Habitat 67 – Montréal

« Les disciplines du projet sont généralement très portées sur la clarification de gestes clairs et sont plus soucieuses de l’exactitude de la réponse à des exigences spécifiques que par la mise en place de zones floues et de vides qui peuvent être investies de façons imprévues.

Bien que certains praticiens privilégient cette approche (comme, en particulier, Rem Koolhaas), cette posture conceptuelle reste rare. On peut cependant retrouver, de façon assez régulière, des espaces non programmés à la périphérie des projets : ces vides résiduels sont ceux qui ne sont pas investis par la résolution du programme. Lorsque ces vides sont au cœur d’un projet (et que la périphérie devient le centre), leur capacité d’attraction et leur potentiel d’investissement en sortent grandis.

C’est le cas d’un projet phare de l’architecture canadienne : Habitat 67, conçu par Moshe Safdie à l’occasion d’Expo 67 à Montréal. L’image de ce projet est fortement marquée par l’expression plastique et matérielle de ses composantes que sont ces cubes de béton empilés et reliés les uns aux autres dans une logique structuraliste.

Lorsque j’ai eu l’occasion de visiter le bâtiment, j’ai été marqué par la grande richesse spatiale de la place couverte par ces pyramides de blocs. Il ne s’agit pas A0 espace neutre et uniforme, mais bien d’un ensemble de petits espaces interreliés. Certains sont bas et écrasés alors que d’autres sont beaucoup plus haut. Certains sont très sombres, alors que d’autres sont éclairés de façon franche par une lumière naturelle directe. L’ensemble est ramené à une échelle humaine par le grand toit composé par les cubes de béton habités.

Le sol n’est pas, lui non plus, continu, mais fragmenté par des changements de niveau permettant d’aborder l’ensemble de ces espaces de façon variée.

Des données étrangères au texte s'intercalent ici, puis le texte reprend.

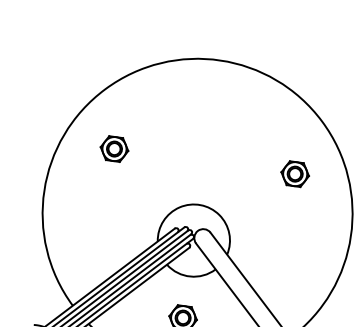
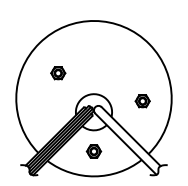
part: (114, 149) -> (58, 73), moved
part: (294, 174) -> (142, 101), moved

C’est à la fois la variété des dispositifs et la complexité de leurs assemblages qui font de cet espace « résiduel » un lieu propice à être mobilisé de façons très différentes par les usagers, qu’ils soient de simples visiteurs individuels, ou des groupes de résidents du projet. A la fois petit et grand, fermé et ouvert, enfoui et suspendu, ce volume indéfini est un véritable environnement bâti dont la qualité se mesure par son ouverture aux expériences vécues des usagers. » (Livret Expériences Vécues Positives de la Qualité dans l’Environnement Bâti 2023, p.20).